Determine how many lines in these records hold "green". Only the number is wanted.

--- RECORDS FOR THIS EXERCISE Enclosed Below ---

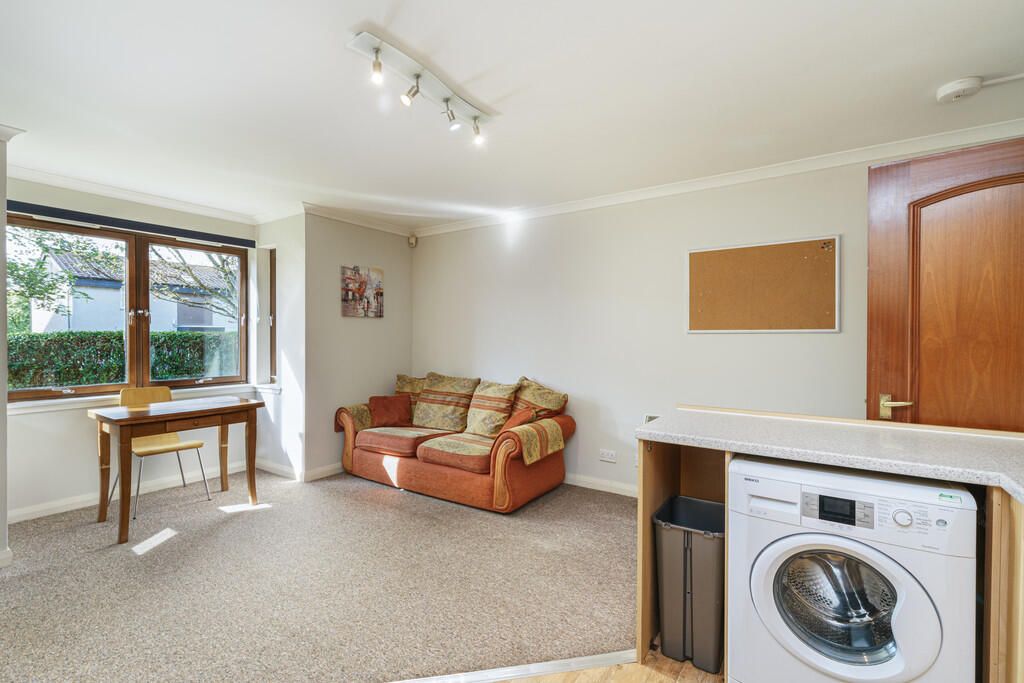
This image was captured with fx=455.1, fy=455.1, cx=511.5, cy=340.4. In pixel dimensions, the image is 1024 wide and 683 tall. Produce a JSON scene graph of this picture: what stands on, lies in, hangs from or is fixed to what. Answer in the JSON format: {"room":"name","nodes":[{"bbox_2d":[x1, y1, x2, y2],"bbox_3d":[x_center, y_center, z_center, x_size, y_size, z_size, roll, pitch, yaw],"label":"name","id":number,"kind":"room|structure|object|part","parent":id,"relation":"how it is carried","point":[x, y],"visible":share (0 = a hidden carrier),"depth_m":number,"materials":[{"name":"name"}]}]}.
{"room":"living room","nodes":[
{"label":"living room","id":0,"kind":"room"},
{"bbox_2d":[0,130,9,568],"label":"left wall","id":1,"kind":"structure","parent":0,"point":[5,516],"depth_m":2.50,"materials":[{"name":"paint"}]},
{"bbox_2d":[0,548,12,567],"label":"baseboard","id":2,"kind":"structure","parent":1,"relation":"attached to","point":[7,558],"depth_m":2.49,"materials":[{"name":"white paint"}]},
{"bbox_2d":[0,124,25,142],"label":"crown molding","id":3,"kind":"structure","parent":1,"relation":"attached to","point":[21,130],"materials":[{"name":"white paint"}]},
{"bbox_2d":[1,176,256,522],"bbox_3d":[-3.056,0.021,3.703,0.167,2.402,1.949,0,0,35],"label":"window wall","id":4,"kind":"structure","parent":0,"point":[61,417],"depth_m":3.36,"materials":[{"name":"white paint"}]},
{"bbox_2d":[6,215,251,401],"bbox_3d":[-3.027,-0.222,3.746,0.141,1.348,1.628,0,0,35],"label":"window","id":5,"kind":"structure","parent":4,"relation":"in","point":[143,337],"depth_m":3.75,"materials":[{"name":"brown"}]},
{"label":"pane","id":6,"kind":"part","parent":5,"relation":"part of","materials":[{"name":"clear glass"}]},
{"bbox_2d":[5,199,254,249],"bbox_3d":[-2.924,-0.903,3.606,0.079,0.088,1.553,0,0,35],"label":"roller blind","id":7,"kind":"object","parent":4,"relation":"attached to","point":[61,210],"visible":0.99,"depth_m":3.47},
{"bbox_2d":[9,460,254,522],"bbox_3d":[-3.008,1.177,3.561,0.017,0.088,1.864,0,0,35],"label":"baseboard","id":8,"kind":"structure","parent":4,"relation":"attached to","point":[61,510],"depth_m":3.47,"materials":[{"name":"white paint"}]},
{"bbox_2d":[4,165,267,224],"bbox_3d":[-3.000,-1.141,3.486,0.155,0.078,2.111,0,0,35],"label":"crown molding","id":9,"kind":"structure","parent":4,"relation":"attached to","point":[163,204],"depth_m":3.54,"materials":[{"name":"white paint"}]},
{"bbox_2d":[6,383,268,413],"bbox_3d":[-2.927,0.450,3.688,0.129,0.076,1.564,0,0,35],"label":"window sill","id":10,"kind":"structure","parent":4,"relation":"attached to","point":[55,401],"depth_m":3.40,"materials":[{"name":"white paint"}]},
{"bbox_2d":[252,210,305,482],"bbox_3d":[-2.137,0.027,4.267,0.854,2.396,0.194,0,0,35],"label":"alcove side wall","id":11,"kind":"structure","parent":0,"point":[291,317],"depth_m":4.10,"materials":[{"name":"white paint"}]},
{"bbox_2d":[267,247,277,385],"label":"narrow window","id":12,"kind":"structure","parent":11,"relation":"in","point":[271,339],"depth_m":4.42,"materials":[{"name":"brown wood"}]},
{"bbox_2d":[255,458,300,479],"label":"baseboard","id":13,"kind":"structure","parent":11,"relation":"attached to","point":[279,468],"depth_m":4.10,"materials":[{"name":"white paint"}]},
{"bbox_2d":[0,467,638,682],"bbox_3d":[-0.996,1.254,2.570,4.854,0.079,4.190,0,0,35],"label":"carpet floor","id":14,"kind":"structure","parent":0,"point":[620,518],"depth_m":2.28,"materials":[{"name":"beige carpet"}]},
{"bbox_2d":[112,386,213,518],"bbox_3d":[-2.660,0.805,3.446,0.515,0.867,0.482,0,0,35],"label":"chair","id":15,"kind":"object","parent":14,"relation":"on","point":[161,449],"visible":0.7,"depth_m":3.48,"materials":[{"name":"beige wood"}]},
{"bbox_2d":[90,392,264,545],"bbox_3d":[-2.339,0.843,3.244,0.624,0.762,0.907,0,0,35],"label":"wooden table","id":16,"kind":"object","parent":14,"relation":"on","point":[127,506],"visible":0.99,"depth_m":3.06,"materials":[{"name":"brown wood"}]},
{"bbox_2d":[332,370,575,512],"bbox_3d":[-0.527,0.782,3.977,2.000,0.897,0.922,0,0,35],"label":"sofa","id":17,"kind":"object","parent":14,"relation":"on","point":[522,484],"visible":0.93,"depth_m":3.60,"materials":[{"name":"fabric"}]},
{"bbox_2d":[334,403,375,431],"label":"armrest cover","id":18,"kind":"object","parent":17,"relation":"on","point":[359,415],"visible":0.43,"depth_m":4.17,"materials":[{"name":"fabric"}]},
{"bbox_2d":[367,393,412,427],"bbox_3d":[-1.126,0.646,4.217,0.382,0.273,0.249,0,0,-25],"label":"red cushion","id":19,"kind":"object","parent":17,"relation":"on","point":[377,411],"visible":0.96,"depth_m":4.17,"materials":[{"name":"red fabric"}]},
{"bbox_2d":[394,373,426,419],"bbox_3d":[-0.956,0.568,4.516,0.513,0.466,0.281,0,0,35],"label":"cushion","id":20,"kind":"object","parent":17,"relation":"on","point":[399,387],"visible":0.45,"depth_m":4.48,"materials":[{"name":"fabric"}]},
{"bbox_2d":[413,372,479,432],"bbox_3d":[-0.619,0.554,4.198,0.592,0.508,0.335,0,0,35],"label":"cushion","id":21,"kind":"object","parent":17,"relation":"on","point":[427,417],"visible":0.98,"depth_m":4.11,"materials":[{"name":"beige fabric"}]},
{"bbox_2d":[463,378,521,435],"bbox_3d":[-0.189,0.565,3.909,0.498,0.466,0.319,0,0,35],"label":"cushion","id":22,"kind":"object","parent":17,"relation":"on","point":[501,393],"visible":0.96,"depth_m":3.82,"materials":[{"name":"beige fabric"}]},
{"bbox_2d":[499,406,535,433],"bbox_3d":[0.027,0.655,3.518,0.252,0.256,0.319,0,0,5],"label":"red cushion","id":23,"kind":"object","parent":17,"relation":"on","point":[516,419],"visible":0.52,"depth_m":3.45,"materials":[{"name":"fabric"}]},
{"bbox_2d":[502,416,565,464],"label":"armrest cover","id":24,"kind":"object","parent":17,"relation":"on","point":[536,449],"visible":0.89,"depth_m":3.31,"materials":[{"name":"fabric"}]},
{"bbox_2d":[512,377,567,418],"bbox_3d":[0.174,0.551,3.838,0.340,0.451,0.544,0,0,-32],"label":"cushion","id":25,"kind":"object","parent":17,"relation":"on","point":[554,403],"visible":0.74,"depth_m":3.74,"materials":[{"name":"fabric"}]},
{"bbox_2d":[301,212,411,478],"bbox_3d":[-1.463,0.023,4.520,0.157,2.404,1.262,0,0,35],"label":"alcove wall","id":26,"kind":"structure","parent":0,"point":[403,257],"depth_m":4.25,"materials":[{"name":"paint"}]},
{"bbox_2d":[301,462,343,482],"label":"baseboard","id":27,"kind":"structure","parent":26,"relation":"attached to","point":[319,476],"depth_m":4.08,"materials":[{"name":"white paint"}]},
{"bbox_2d":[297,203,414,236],"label":"crown molding","id":28,"kind":"structure","parent":26,"relation":"attached to","point":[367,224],"depth_m":4.24,"materials":[{"name":"white paint"}]},
{"bbox_2d":[341,264,383,317],"bbox_3d":[-1.446,-0.475,4.420,0.030,0.486,0.485,0,0,35],"label":"canvas picture","id":29,"kind":"object","parent":26,"relation":"attached to","point":[359,277],"visible":0.99,"depth_m":4.39},
{"bbox_2d":[1,0,1022,230],"bbox_3d":[-0.387,-1.214,1.842,6.170,0.116,4.738,0,0,35],"label":"ceiling","id":30,"kind":"structure","parent":0,"point":[351,20],"depth_m":2.12,"materials":[{"name":"white paint"}]},
{"bbox_2d":[347,29,493,143],"bbox_3d":[-0.349,-1.096,2.074,0.155,0.183,0.836,0,0,35],"label":"track light","id":31,"kind":"object","parent":30,"relation":"attached to","point":[379,64],"visible":0.99,"depth_m":1.99,"materials":[{"name":"white metal"}]},
{"bbox_2d":[935,76,983,103],"bbox_3d":[2.035,-1.135,2.072,0.147,0.050,0.144,0,0,35],"label":"smoke detector","id":32,"kind":"object","parent":30,"relation":"attached to","point":[942,94],"visible":0.99,"depth_m":2.04,"materials":[{"name":"white plastic"}]},
{"bbox_2d":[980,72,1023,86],"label":"cable conduit","id":33,"kind":"object","parent":30,"relation":"attached to","point":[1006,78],"visible":0.97,"depth_m":2.02,"materials":[{"name":"white plastic"}]},
{"bbox_2d":[494,648,726,682],"bbox_3d":[0.354,1.296,0.336,4.108,0.061,4.019,0,0,35],"label":"wooden floor","id":34,"kind":"structure","parent":0,"point":[688,668],"depth_m":1.72,"materials":[{"name":"brown wood"}]},
{"bbox_2d":[387,650,630,682],"bbox_3d":[-0.452,1.246,1.614,2.014,0.014,0.071,0,0,-10],"label":"threshold strip","id":35,"kind":"object","parent":34,"relation":"on","point":[505,676],"visible":0.8,"depth_m":1.72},
{"bbox_2d":[653,495,724,672],"bbox_3d":[0.760,0.984,1.888,0.271,0.536,0.344,0,0,35],"label":"trash bin","id":36,"kind":"object","parent":34,"relation":"on","point":[698,554],"visible":0.82,"depth_m":1.76,"materials":[{"name":"grey plastic"}]},
{"bbox_2d":[640,425,1022,682],"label":"kitchen counter","id":37,"kind":"object","parent":34,"relation":"on","point":[646,588],"visible":0.36,"depth_m":1.58,"materials":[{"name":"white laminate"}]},
{"bbox_2d":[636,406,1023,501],"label":"countertop","id":38,"kind":"structure","parent":37,"relation":"on","point":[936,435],"depth_m":1.56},
{"bbox_2d":[728,456,979,682],"bbox_3d":[1.114,0.834,1.555,0.602,0.830,0.617,0,0,35],"label":"washing machine","id":39,"kind":"object","parent":34,"relation":"on","point":[762,558],"visible":0.97,"depth_m":1.34,"materials":[{"name":"white plastic"}]},
{"bbox_3d":[0.995,0.790,1.388,0.348,0.326,0.129,0,0,35],"label":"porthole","id":40,"kind":"part","parent":39,"relation":"part of","materials":[{"name":"glass"}]},
{"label":"display","id":41,"kind":"part","parent":39,"relation":"part of","materials":[{"name":"black plastic"}]},
{"bbox_3d":[0.977,0.505,1.369,0.201,0.074,0.050,0,0,35],"label":"control panel","id":42,"kind":"part","parent":39,"relation":"part of","materials":[{"name":"white plastic"}]},
{"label":"dial","id":43,"kind":"part","parent":39,"relation":"part of","materials":[{"name":"white plastic"}]},
{"bbox_2d":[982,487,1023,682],"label":"base cabinet","id":44,"kind":"object","parent":34,"relation":"on","point":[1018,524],"visible":0.67,"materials":[{"name":"brown wood"}]},
{"bbox_2d":[413,144,1023,494],"bbox_3d":[1.095,0.028,3.552,5.103,2.399,0.169,0,0,35],"label":"right wall","id":45,"kind":"structure","parent":0,"point":[822,339],"depth_m":3.58,"materials":[{"name":"white paint"}]},
{"bbox_2d":[407,234,416,246],"bbox_3d":[-1.055,-1.059,4.820,0.069,0.109,0.065,0,0,35],"label":"motion sensor","id":46,"kind":"object","parent":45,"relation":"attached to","point":[411,239],"visible":0.99,"depth_m":4.79,"materials":[{"name":"white"}]},
{"bbox_2d":[563,472,640,497],"bbox_3d":[0.639,1.183,3.790,3.817,0.093,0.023,0,0,35],"label":"baseboard","id":47,"kind":"structure","parent":45,"relation":"attached to","point":[620,492],"depth_m":3.72,"materials":[{"name":"white paint"}]},
{"bbox_2d":[599,448,616,462],"bbox_3d":[0.771,0.925,3.666,0.128,0.085,0.012,0,0,35],"label":"wall socket","id":48,"kind":"object","parent":45,"relation":"attached to","point":[608,456],"visible":0.98,"depth_m":3.66,"materials":[{"name":"white plastic"}]},
{"bbox_2d":[643,413,661,423],"bbox_3d":[1.109,0.661,3.483,0.181,0.191,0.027,0,0,35],"label":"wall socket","id":49,"kind":"object","parent":45,"relation":"attached to","point":[650,417],"visible":0.27,"depth_m":3.50,"materials":[{"name":"white metal"}]},
{"bbox_2d":[413,120,1023,236],"bbox_3d":[1.130,-1.128,3.441,4.713,0.077,0.076,0,0,35],"label":"crown molding","id":50,"kind":"structure","parent":45,"relation":"attached to","point":[656,192],"depth_m":3.06,"materials":[{"name":"white paint"}]},
{"bbox_2d":[685,235,839,332],"bbox_3d":[1.659,-0.361,3.086,0.936,0.605,0.025,0,0,35],"label":"cork board","id":51,"kind":"object","parent":45,"relation":"attached to","point":[712,253],"visible":0.99,"depth_m":3.05,"materials":[{"name":"brown"}]},
{"bbox_2d":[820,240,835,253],"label":"push pins","id":52,"kind":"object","parent":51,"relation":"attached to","point":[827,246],"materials":[{"name":"multicoloured plastic"}]},
{"bbox_2d":[865,136,1023,431],"bbox_3d":[2.019,0.223,1.835,0.957,2.078,0.153,0,0,44],"label":"wooden door","id":53,"kind":"structure","parent":45,"relation":"in","point":[886,317],"depth_m":1.97,"materials":[{"name":"brown wood"}]},
{"bbox_3d":[1.722,0.301,2.063,0.140,0.087,0.099,0,0,44],"label":"brass lever handle","id":54,"kind":"part","parent":53,"relation":"part of","materials":[{"name":"gold metal"}]},
{"label":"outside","id":55,"kind":"structure","parent":0,"visible":0},
{"label":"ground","id":56,"kind":"structure","parent":55,"visible":0},
{"bbox_2d":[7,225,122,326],"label":"tree","id":57,"kind":"object","parent":56,"relation":"on","point":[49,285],"visible":0.6,"depth_m":8.16,"materials":[{"name":"green plant"}]},
{"bbox_2d":[8,330,241,389],"bbox_3d":[-6.967,0.643,7.818,1.091,1.549,5.295,0,0,35],"label":"hedge","id":58,"kind":"object","parent":56,"relation":"on","point":[65,377],"visible":0.44,"depth_m":7.63,"materials":[{"name":"green plant"}]},
{"bbox_2d":[33,247,238,334],"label":"house","id":59,"kind":"structure","parent":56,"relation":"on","point":[185,323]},
{"bbox_2d":[149,246,240,323],"bbox_3d":[-6.206,-1.418,9.675,3.400,5.358,3.611,0,0,35],"label":"tree","id":60,"kind":"object","parent":56,"relation":"on","point":[223,261],"visible":0.27,"depth_m":9.29,"materials":[{"name":"plant"}]}
]}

--- End of Enclosed RECORDS FOR THIS EXERCISE ---

→ EXERCISE RESULT
2